Incumbents, Not Startups, Are Regulatory Arbitrageurs - cjbest
https://diff.substack.com/p/incumbents-not-startups-are-regulatory?r=2&utm_campaign=post&utm_medium=web&utm_source=hackernews
======
asciimike
Not entirely related, but I very much enjoyed the reference to _United States
vs Forty Barrels and Twenty Kegs of Coca-Cola_ [1], which led me to the
category of _in rem_ [2] cases. These are most commonly referenced in civil
forfeiture cases (e.g. _US vs <some amount of money>_), and always struck me
as slightly ridiculous ("what did the money ever do wrong?").

[1]:
[https://en.wikipedia.org/wiki/United_States_v._Forty_Barrels...](https://en.wikipedia.org/wiki/United_States_v._Forty_Barrels_%26_Twenty_Kegs_of_Coca-
Cola) [2]:
[https://en.wikipedia.org/wiki/In_rem_jurisdiction](https://en.wikipedia.org/wiki/In_rem_jurisdiction)

------
machinehermit
I was just reading a statarb paper this morning.

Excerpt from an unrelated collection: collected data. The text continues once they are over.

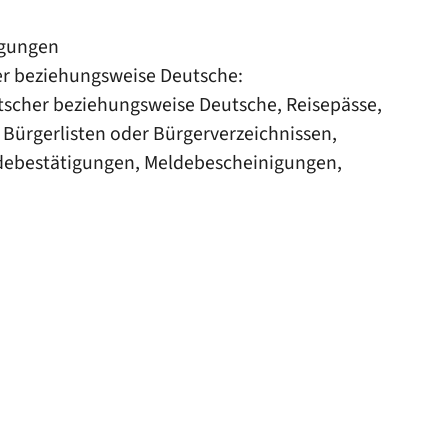
igungen
her beziehungsweise Deutsche:
tscher beziehungsweise Deutsche, Reisepässe,
 Bürgerlisten oder Bürgerverzeichnissen,
eldebestätigungen, Meldebescheinigungen,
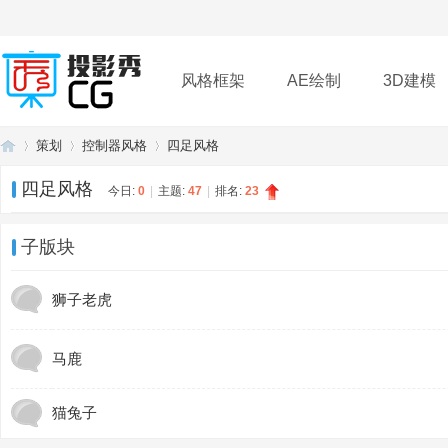
风格框架
AE绘制
3D建模
策划
控制器风格
四足风格
插件
帮助
下载
四足风格
今日:
0
|
主题:
47
|
排名:
23
投
»
›
›
子版块
狮子老虎
马鹿
猫兔子
影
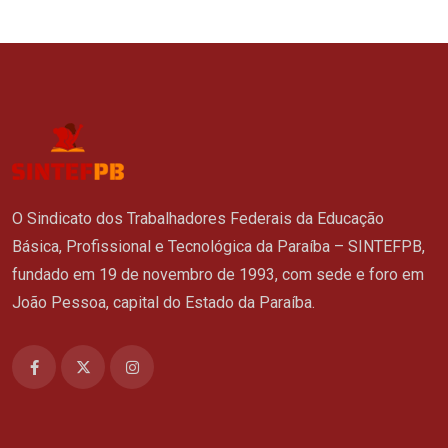
O Sindicato dos Trabalhadores Federais da Educação
Básica, Profissional e Tecnológica da Paraíba – SINTEFPB,
fundado em 19 de novembro de 1993, com sede e foro em
João Pessoa, capital do Estado da Paraíba.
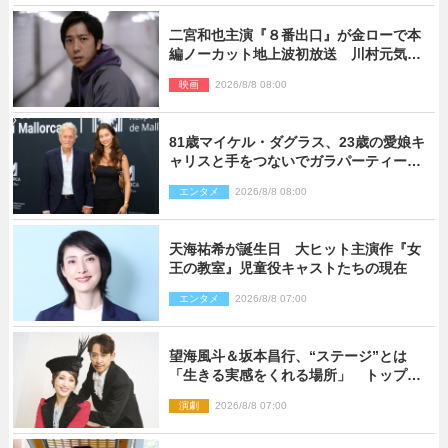
二宮和也主演『８番出口』が金ローで本
編ノーカット地上波初放送 川村元気監
督＆二宮コメント到着
映画
2026/8/8 08:00
81歳マイケル・ダグラス、23歳の愛娘キ
ャリスと手をつないでガラパーティーに
来場
エンタメ
2026/8/8 08:00
天海祐希が誕生日 大ヒット主演作『女
王の教室』児童役キャストたちの現在
エンタメ
2026/8/8 07:00
望海風斗＆坂本昌行、“ステージ”とは
「生きる実感をくれる場所」 トップを
走り続ける原動力を語る
演劇
2026/8/8 07:00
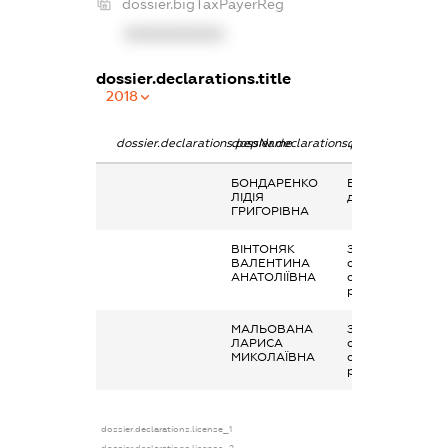
dossier.bigTaxPayerReg
XXXXXXXXXX
dossier.declarations.title
2018
dossier.declarations.pepName
dossier.declarations.personName
dossier.declarati
БОНДАРЕНКО
Благодійна
ЛІДІЯ
допомога
ГРИГОРІВНА
ВІНТОНЯК
Заробітна плата
ВАЛЕНТИНА
отримана за
АНАТОЛІЇВНА
основним місцем
роботи
МАЛЬОВАНА
Заробітна плата
ЛАРИСА
отримана за
МИКОЛАЇВНА
основним місцем
роботи
dossier.declarations.license_1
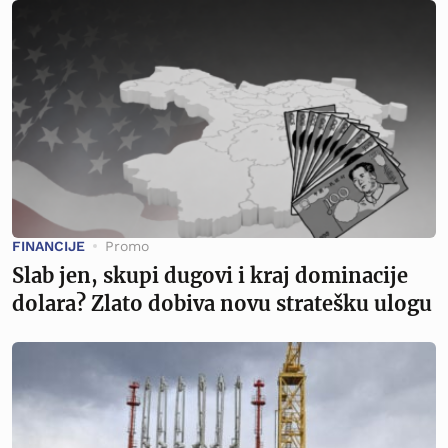
FINANCIJE
Promo
Slab jen, skupi dugovi i kraj dominacije
dolara? Zlato dobiva novu stratešku ulogu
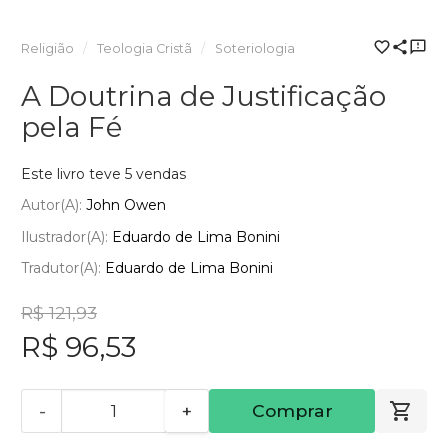
Religião
Teologia Cristã
Soteriologia
A Doutrina de Justificação
pela Fé
Este livro teve 5 vendas
Autor(a):
John Owen
Ilustrador(a):
Eduardo de Lima Bonini
Tradutor(a):
Eduardo de Lima Bonini
R$ 121,93
R$ 96,53
-
+
Comprar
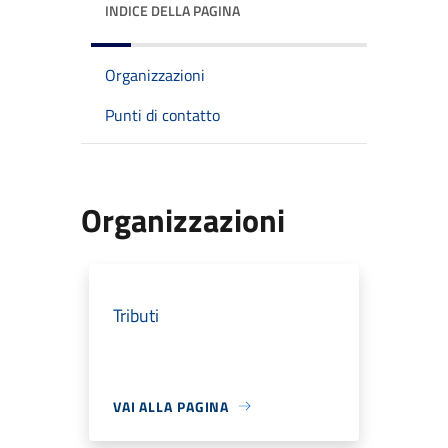
INDICE DELLA PAGINA
Organizzazioni
Punti di contatto
Organizzazioni
Tributi
VAI ALLA PAGINA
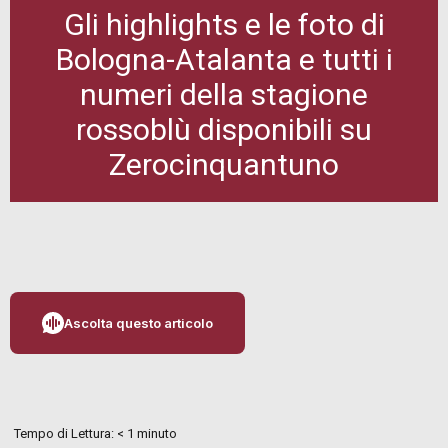
Gli highlights e le foto di
Bologna-Atalanta e tutti i
numeri della stagione
rossoblù disponibili su
Zerocinquantuno
Ascolta questo articolo
Tempo di Lettura:
< 1
minuto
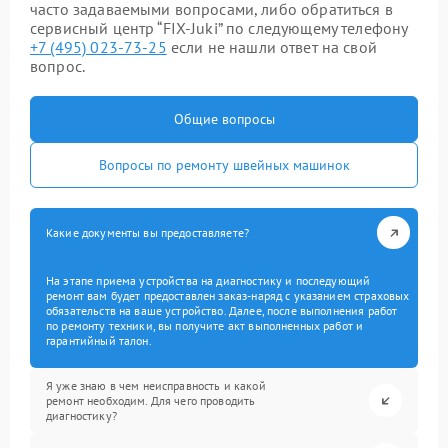
часто задаваемыми вопросами, либо обратиться в
сервисный центр “FIX-Juki” по следующему телефону
+7 (495) 023-73-25
если не нашли ответ на свой
вопрос.
Общие вопросы
Вопросы по ремонту швейных машинок
Какие документы вы предоставляете?
На этапе приема устройства на диагностику и последующий
ремонт вам будет предоставлен заказ-наряд с указанием страховых
обязательств на ваше устройство. Далее, после выполнения работ
по ремонту техники, вы получите акт выполненных работ и
гарантийный талон.
Я уже знаю в чем неисправность и какой
ремонт необходим. Для чего проводить
диагностику?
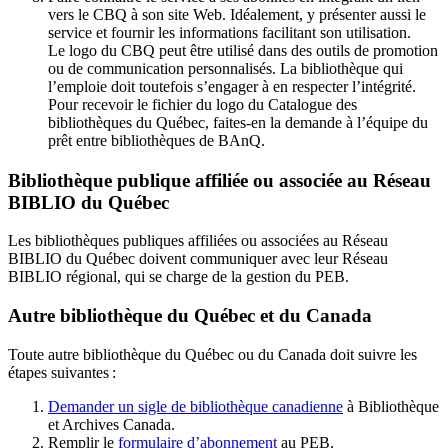
vers le CBQ à son site Web. Idéalement, y présenter aussi le
service et fournir les informations facilitant son utilisation.
Le logo du CBQ peut être utilisé dans des outils de promotion
ou de communication personnalisés. La bibliothèque qui
l’emploie doit toutefois s’engager à en respecter l’intégrité.
Pour recevoir le fichier du logo du Catalogue des
bibliothèques du Québec, faites-en la demande à l’équipe du
prêt entre bibliothèques de BAnQ.
Bibliothèque publique affiliée ou associée au Réseau
BIBLIO du Québec
Les bibliothèques publiques affiliées ou associées au Réseau
BIBLIO du Québec doivent communiquer avec leur Réseau
BIBLIO régional, qui se charge de la gestion du PEB.
Autre bibliothèque du Québec et du Canada
Toute autre bibliothèque du Québec ou du Canada doit suivre les
étapes suivantes
:
Demander un sigle de bibliothèque canadienne
à Bibliothèque
et Archives Canada.
Remplir le
f
ormulaire d’abonnement
au PEB.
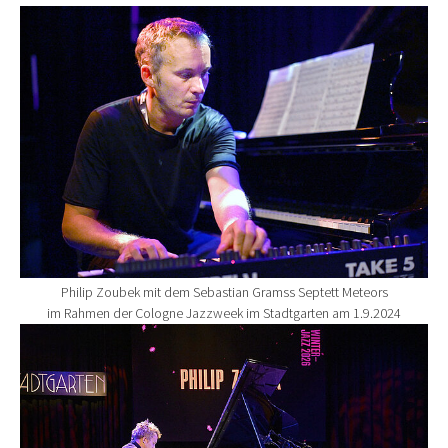
Show larger version for:
Philip Zoubek mit dem Sebastian Gramss Septett Meteors
im Rahmen der Cologne Jazzweek im Stadtgarten am 1.9.2024
Show larger version for:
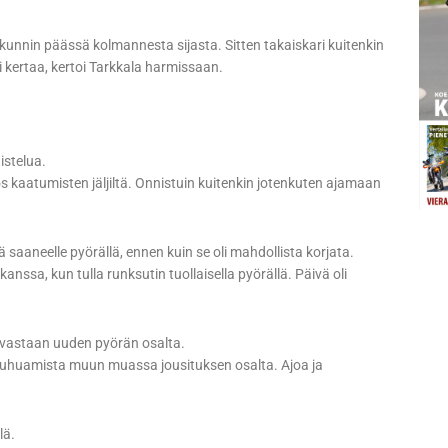
ekunnin päässä kolmannesta sijasta. Sitten takaiskari kuitenkin
si kertaa, kertoi Tarkkala harmissaan.
istelua.
lös kaatumisten jäljiltä. Onnistuin kuitenkin jotenkuten ajamaan
aaneelle pyörällä, ennen kuin se oli mahdollista korjata.
kanssa, kun tulla runksutin tuollaisella pyörällä. Päivä oli
in vastaan uuden pyörän osalta.
 touhuamista muun muassa jousituksen osalta. Ajoa ja
lä.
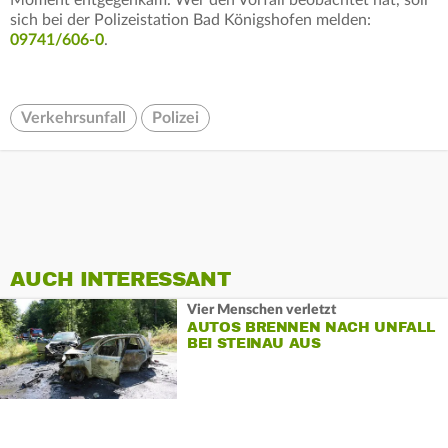
Moment entgegenkam. Wer den Vorfall beobachtet hat, soll
sich bei der Polizeistation Bad Königshofen melden:
09741/606-0
.
Verkehrsunfall
Polizei
AUCH INTERESSANT
Vier Menschen verletzt
AUTOS BRENNEN NACH UNFALL
BEI STEINAU AUS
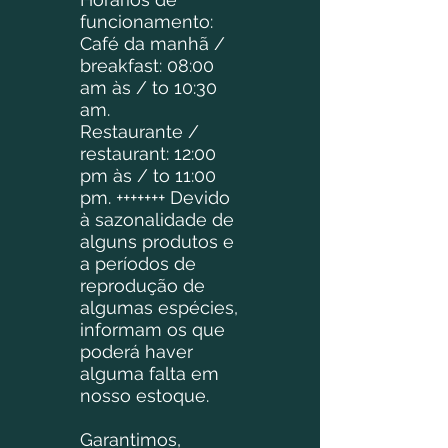
funcionamento:
Café da manhã /
breakfast: 08:00
am às / to 10:30
am.
Restaurante /
restaurant: 12:00
pm às / to 11:00
pm. +++++++ Devido
à sazonalidade de
alguns produtos e
a períodos de
reprodução de
algumas espécies,
informam os que
poderá haver
alguma falta em
nosso estoque.
Garantimos,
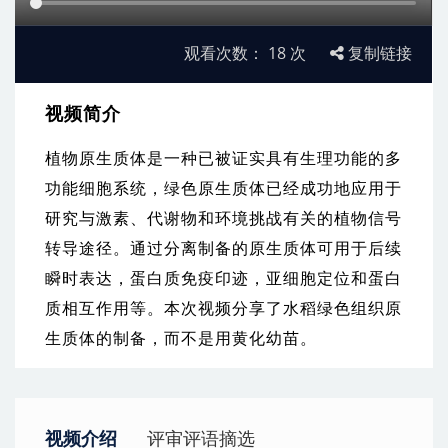
观看次数：
18
次
复制链接
视频简介
植物原生质体是一种已被证实具有生理功能的多
功能细胞系统，绿色原生质体已经成功地应用于
研究与激素、代谢物和环境挑战有关的植物信号
转导途径。通过分离制备的原生质体可用于后续
瞬时表达，蛋白质免疫印迹，亚细胞定位和蛋白
质相互作用等。本次视频分享了水稻绿色组织原
生质体的制备，而不是用黄化幼苗。
视频介绍
评审评语摘选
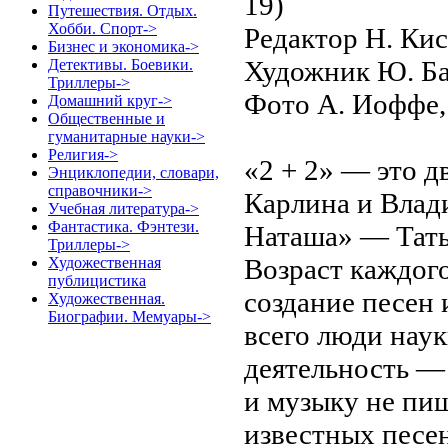
19)
Путешествия. Отдых.
Хобби. Спорт->
Редактор Н. Кис
Бизнес и экономика->
Художник Ю. Б
Детективы. Боевики.
Триллеры->
Фото А. Иоффе,
Домашний круг->
Общественные и
гуманитарные науки->
Религия->
«2 + 2» — это д
Энциклопедии, словари,
справочники->
Карлина и Влад
Учебная литература->
Фантастика. Фэнтези.
Наташа» — Тать
Триллеры->
Возраст каждого
Художественная
публицистика
создание песен
Художественная.
Биографии. Мемуары->
всего люди наук
деятельность —
и музыку не пи
известных песен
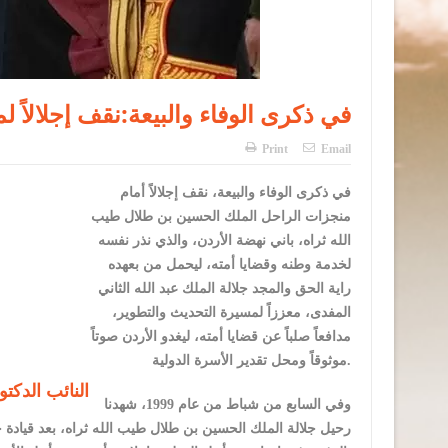
في ذكرى الوفاء والبيعة:نقف إجلالاً
Print
Email
منجزات الراحل الملك الحسين بن طلال طيب
الله ثراه، باني نهضة الأردن، والذي نذر نفسه
لخدمة وطنه وقضايا أمته، ليحمل من بعهده
راية الحق والمجد جلالة الملك عبد الله الثاني
المفدى، معززاً لمسيرة التحديث والتطوير،
مدافعاً صلباً عن قضايا أمته، ليغدو الأردن صوتاً
موثوقاً ومحل تقدير الأسرة الدولية.
النائب الدكت
رحيل جلالة الملك الحسين بن طلال طيب الله ثراه، بعد قيادة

We really should have came up with a different word and left arbitrage alone
back in the day.

I can't remember the last time I read about an arbitrage that was actually an
arbitrage.

Now everything is basically "garage sale arbitrage". I bought a piece of junk
at a garage sale and sold it on ebay for a profit. "Risk free profit", cha
ching. Just a total corruption of the actual concept.

I get it though,it is a great word.